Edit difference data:

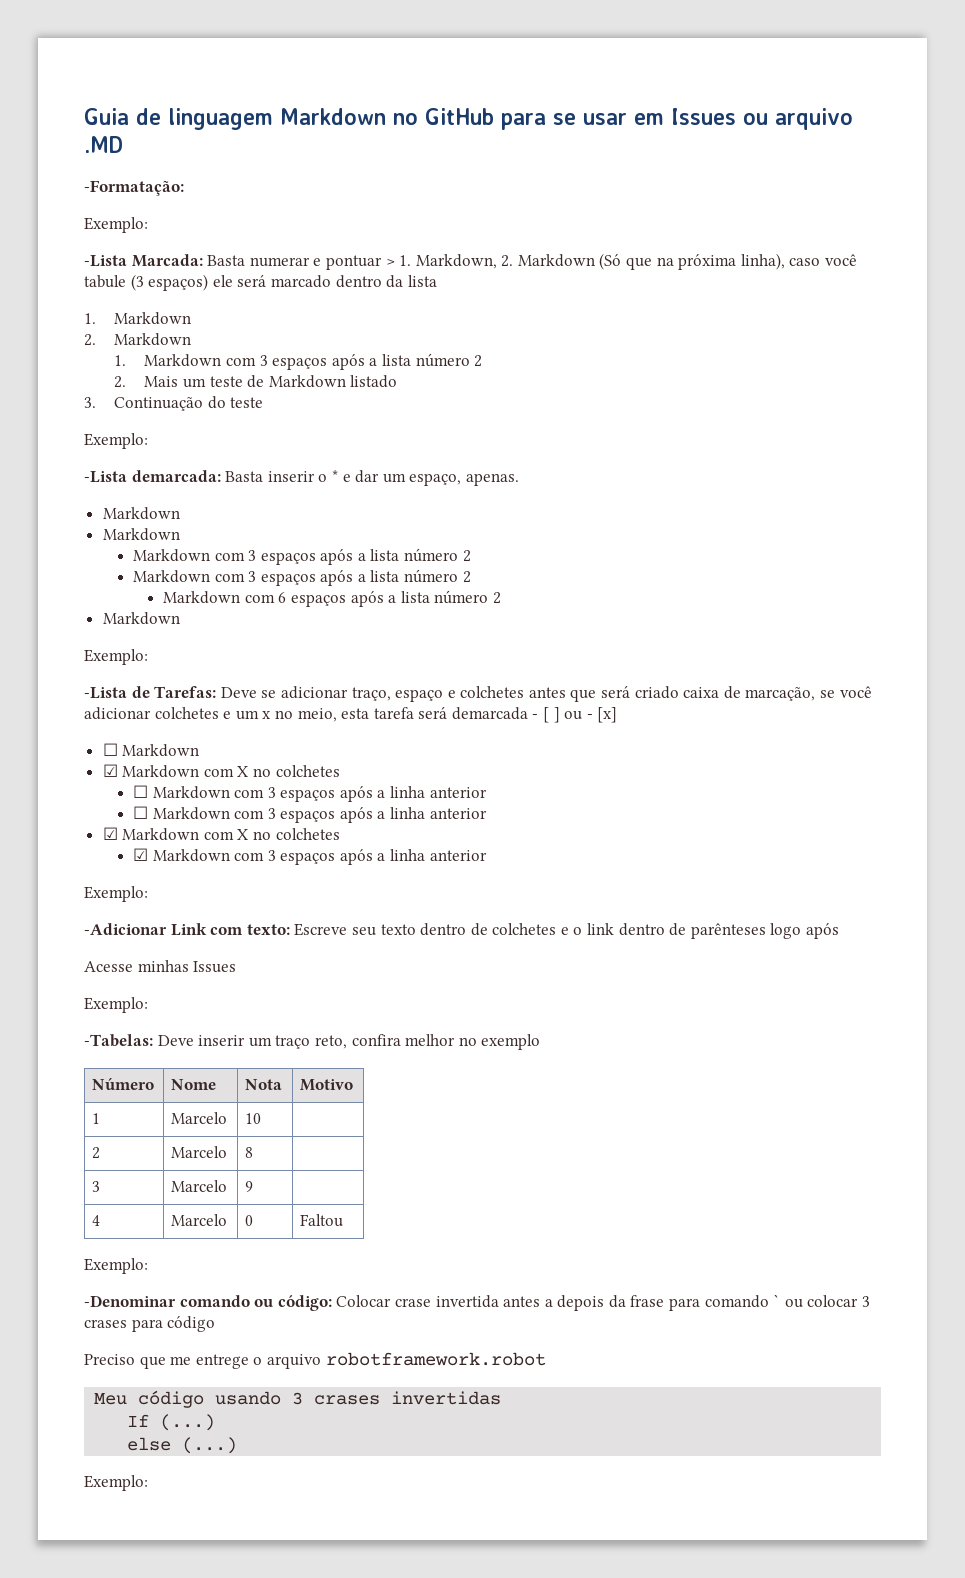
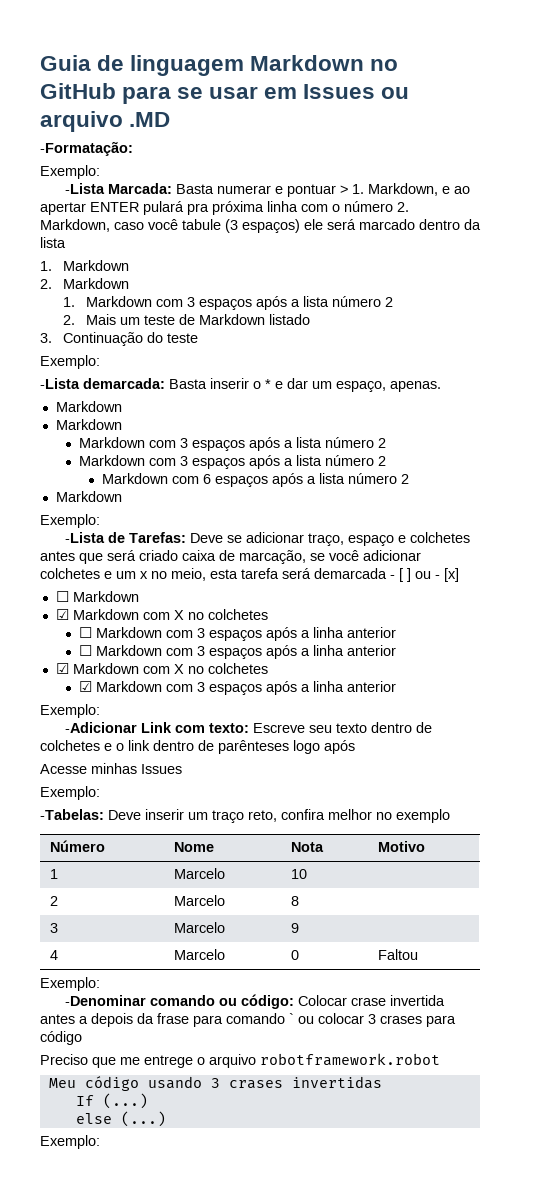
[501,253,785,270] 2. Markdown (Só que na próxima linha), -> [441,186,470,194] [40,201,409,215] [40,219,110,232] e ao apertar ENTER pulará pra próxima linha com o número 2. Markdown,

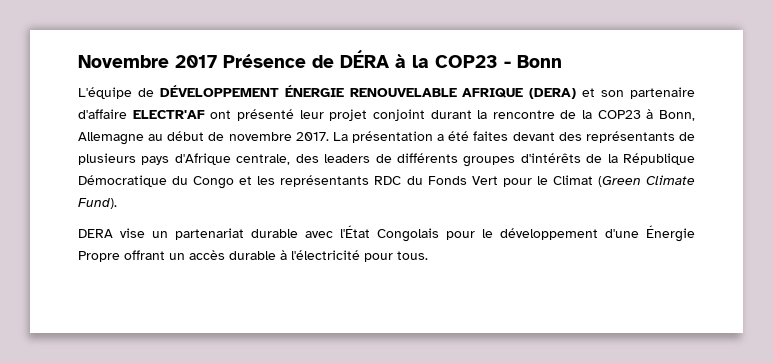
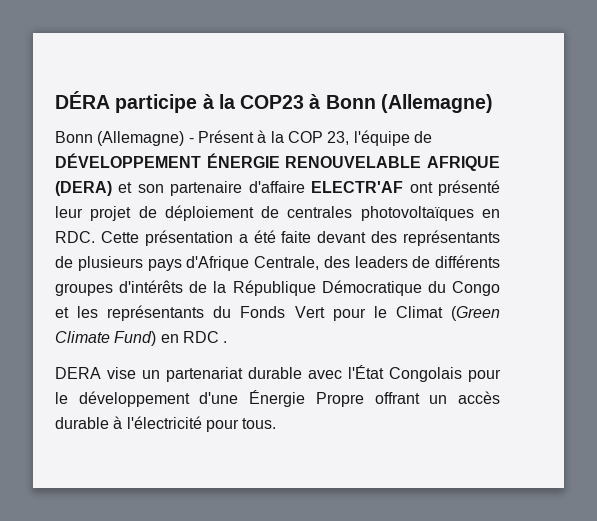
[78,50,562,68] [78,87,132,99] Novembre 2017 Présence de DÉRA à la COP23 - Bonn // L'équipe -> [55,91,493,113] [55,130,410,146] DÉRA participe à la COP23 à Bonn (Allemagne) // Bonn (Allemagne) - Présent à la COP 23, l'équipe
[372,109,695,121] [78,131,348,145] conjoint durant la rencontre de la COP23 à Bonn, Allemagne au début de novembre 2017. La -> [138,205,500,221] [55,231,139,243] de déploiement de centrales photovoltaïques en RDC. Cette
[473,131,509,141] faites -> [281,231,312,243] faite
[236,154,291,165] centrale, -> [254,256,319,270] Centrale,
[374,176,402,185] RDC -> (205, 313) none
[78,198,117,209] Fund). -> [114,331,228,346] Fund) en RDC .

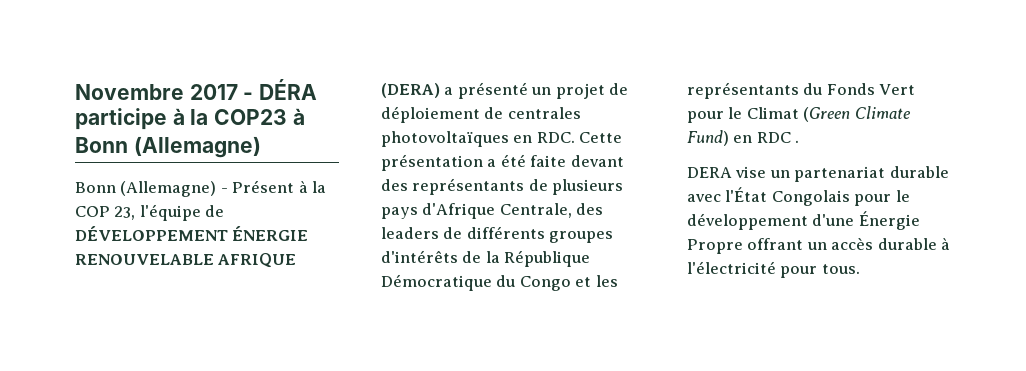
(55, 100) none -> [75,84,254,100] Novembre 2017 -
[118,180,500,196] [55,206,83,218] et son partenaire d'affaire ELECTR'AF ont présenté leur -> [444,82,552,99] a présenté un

§ **JOB ITEM**:
Nothing but an exact copy is needed, covering the lines from the line with "[78,50,562,68] [78,87,132,99] Novembre" through the last line of the entries, pictures excluded.

§ **ANSWER TO THIS PROBLEM**:
[78,50,562,68] [78,87,132,99] Novembre 2017 Présence de DÉRA à la COP23 - Bonn // L'équipe -> [55,91,493,113] [55,130,410,146] DÉRA participe à la COP23 à Bonn (Allemagne) // Bonn (Allemagne) - Présent à la COP 23, l'équipe
[372,109,695,121] [78,131,348,145] conjoint durant la rencontre de la COP23 à Bonn, Allemagne au début de novembre 2017. La -> [138,205,500,221] [55,231,139,243] de déploiement de centrales photovoltaïques en RDC. Cette
[473,131,509,141] faites -> [281,231,312,243] faite
[236,154,291,165] centrale, -> [254,256,319,270] Centrale,
[374,176,402,185] RDC -> (205, 313) none
[78,198,117,209] Fund). -> [114,331,228,346] Fund) en RDC .

(55, 100) none -> [75,84,254,100] Novembre 2017 -
[118,180,500,196] [55,206,83,218] et son partenaire d'affaire ELECTR'AF ont présenté leur -> [444,82,552,99] a présenté un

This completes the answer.